MENA’s media operates under complex regulatory frameworks. Content suitability, linguistic authenticity, and cultural appropriateness are not just business decisions—they’re governance requirements in many markets. AI-generated content that violates these frameworks creates existential risk. A news organization that accidentally publishes AI-generated misinformation faces not just editorial embarrassment but potential regulatory penalties. A streaming platform that recommends culturally inappropriate content due to algorithmic bias can lose licenses. This is why the best-practice MENA media companies aren’t just deploying AI—they’re building governance frameworks around it. Clear policies on AI-generated vs. human-created content, mandatory review processes, cultural sensitivity training for the teams that tune and monitor these systems, and transparency with audiences about where AI is involved.

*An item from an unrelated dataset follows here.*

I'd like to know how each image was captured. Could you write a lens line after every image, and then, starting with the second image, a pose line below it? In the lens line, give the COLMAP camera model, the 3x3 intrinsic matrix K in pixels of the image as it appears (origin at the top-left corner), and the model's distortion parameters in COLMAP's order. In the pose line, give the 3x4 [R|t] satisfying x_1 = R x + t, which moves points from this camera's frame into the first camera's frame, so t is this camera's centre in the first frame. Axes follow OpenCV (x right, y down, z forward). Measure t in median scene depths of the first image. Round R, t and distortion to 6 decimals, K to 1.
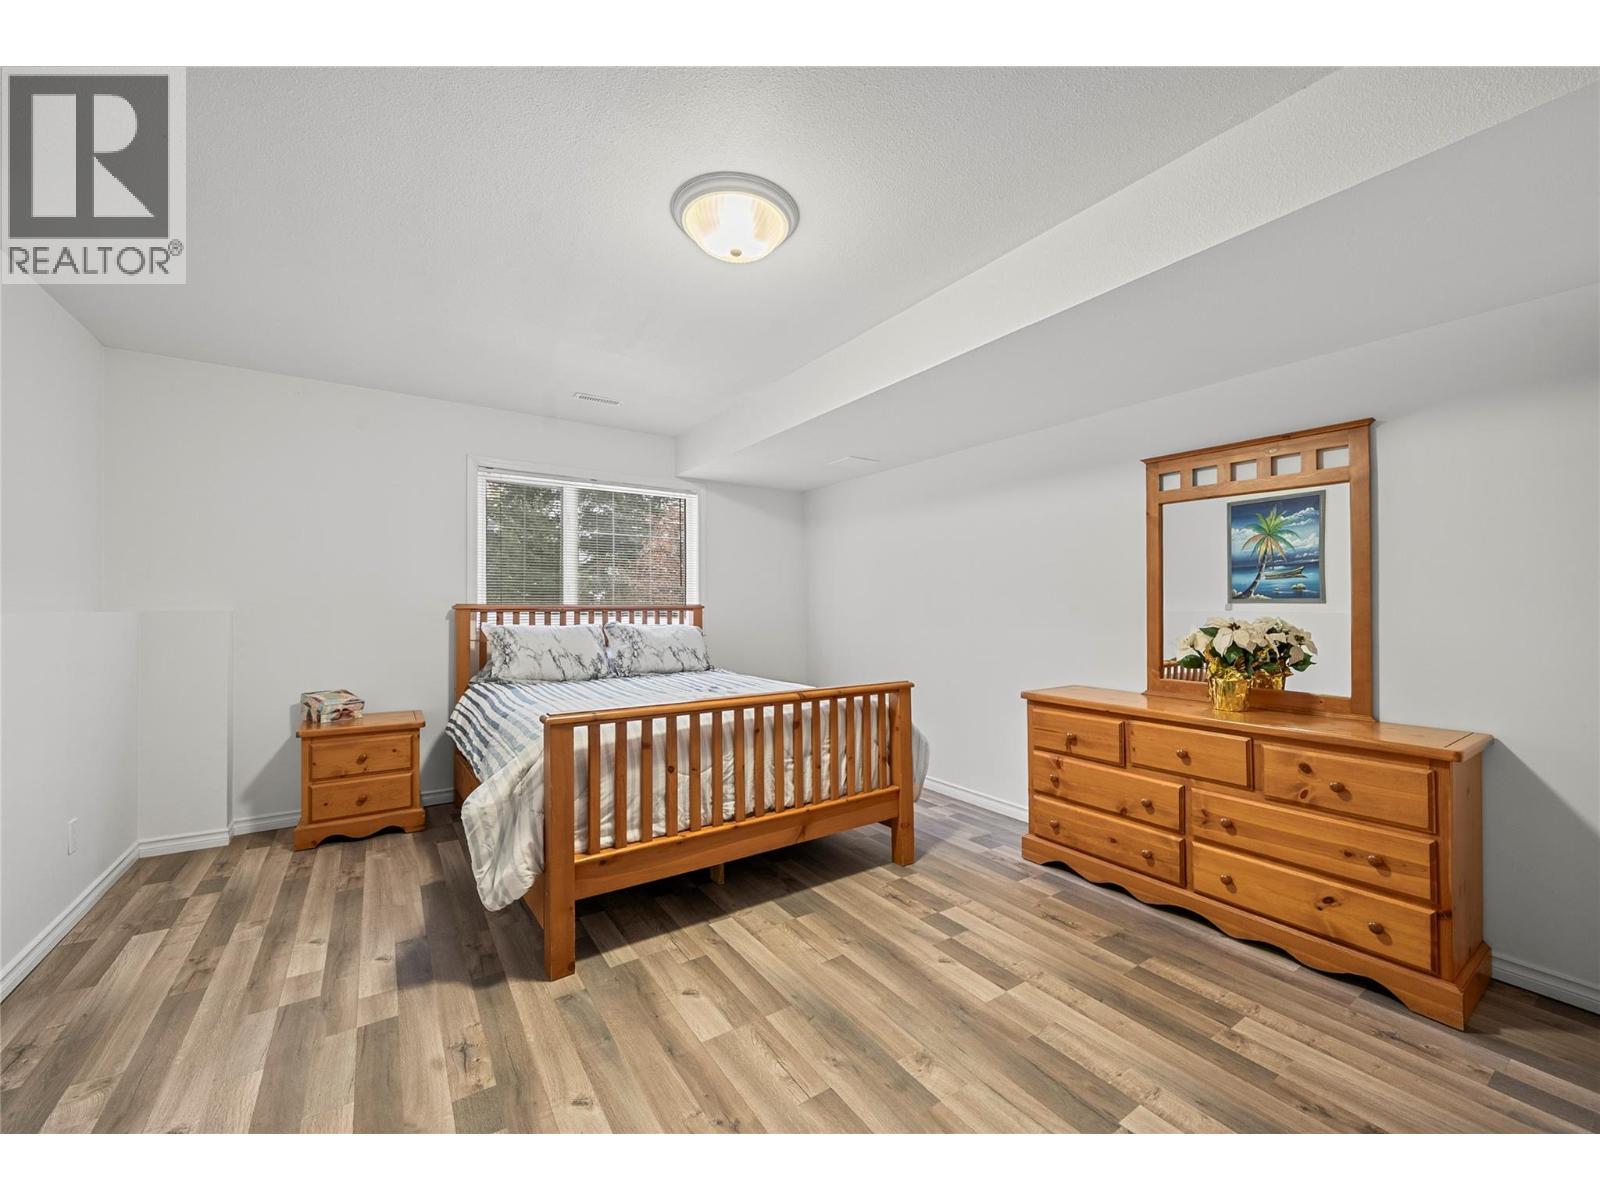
lens RADIAL K [[626.9, 0, 802.4], [0, 626.9, 601.2], [0, 0, 1]] dist [-0.000096, 0.000181]
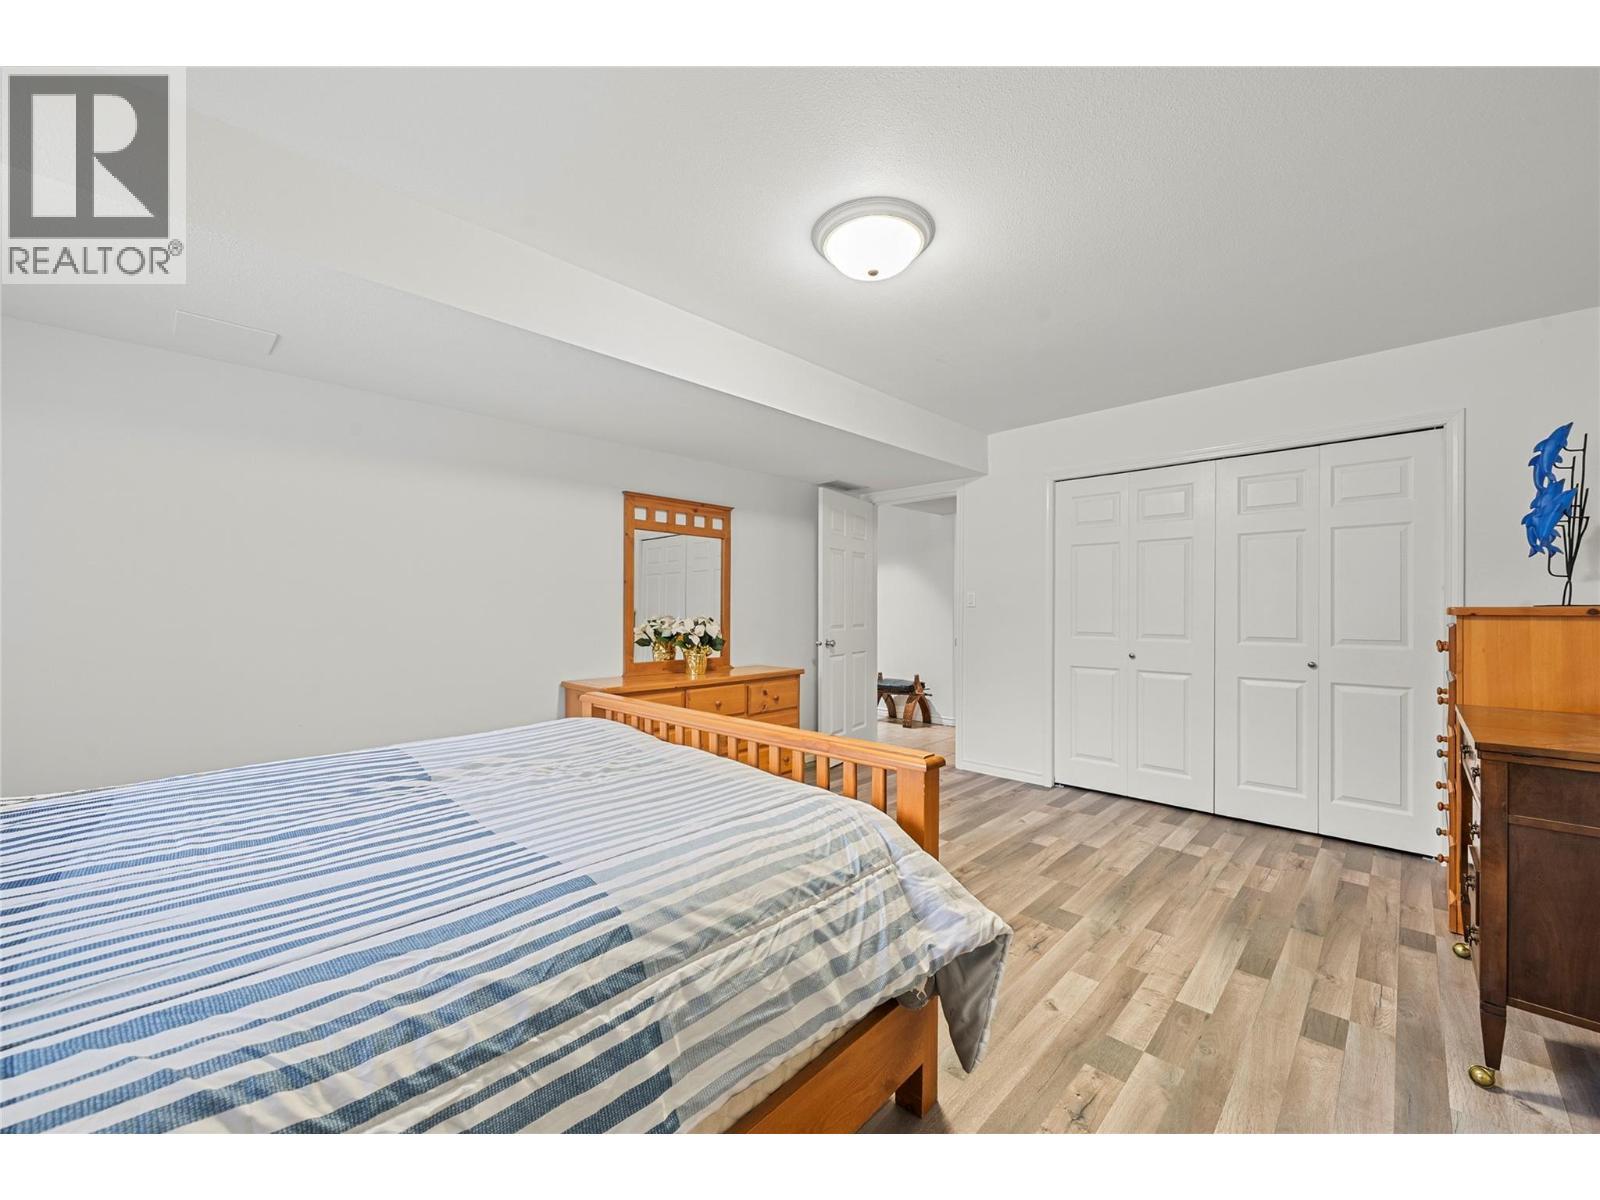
lens RADIAL K [[626.9, 0, 802.5], [0, 626.9, 605.3], [0, 0, 1]] dist [-0.000096, 0.000181]
pose [[-0.203029, -0.001750, 0.979171, -0.917728], [-0.013713, 0.999905, -0.001056, 0.001848], [-0.979077, -0.013642, -0.203034, 1.088276]]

The RTG View: Building AI-Powered Media Products

Deploying AI across newsrooms and streaming platforms requires capabilities across three dimensions: Technology comes first. Building recommendation engines, content generation tools, and personalization systems requires expertise in LLMs, recommendation algorithms, real-time inference, and data infrastructure. Our Studios engine is built to help media companies design and deploy these customer-facing experiences. We help newsrooms think through the architecture of GenAI-powered editorial workflows, and streaming platforms architect recommendation systems that are both effective and culturally appropriate. Operational excellence is the second layer. Newsrooms and streaming platforms operating at scale need to run these AI systems reliably, monitor them for bias and hallucination, and integrate them seamlessly into existing editorial and product workflows. This is operational engineering work. Our Octopus engine—embedded engineering at scale—helps media organizations build the operational discipline and infrastructure required to run AI systems reliably in production. Governance and policy is often overlooked but critical. MENA media companies need clear frameworks around when AI can be used, how to review and audit AI-generated content, how to protect intellectual property, and how to comply with local regulatory frameworks. These policies need to be embedded into the platform, not bolted on afterward. We help media organizations design and codify these frameworks. The cultural and people dimension is equally important. Newsrooms and content teams need to be upskilled on what AI can and cannot do. Editorial leaders need to understand the governance implications. Product teams need to learn how to design AI-driven experiences responsibly. This is hard organizational change—it’s not just about tools.

The Competitive Reality

The MENA media landscape is consolidating. Platforms that can produce more content faster, in more languages, at higher quality, and with better personalization will win. Those that don’t will shrink. AI is the lever that makes this possible. But AI alone isn’t enough. The winners will be the ones that combine AI capability with editorial excellence, cultural intelligence, and governance discipline. For newsrooms and media companies across the region, the question isn’t whether to adopt AI—it’s how quickly and thoughtfully they can do it.

Looking Ahead

By 2027, AI-enhanced newsrooms and streaming platforms will be the norm in MENA, not the exception. The companies that have already scaled these capabilities—Shahid, StarzPlay, MBC, Asharq News—will have significant competitive advantages. The laggards will face pressure. The opportunity is enormous. MENA’s media market is young, growing, and underserved by global platforms. The region’s unique content needs, regulatory environment, and audience preferences create space for innovative, AI-powered solutions built specifically for MENA. The race is on. The winners will be the ones moving fastest, thinking most carefully, and building the most trustworthy systems.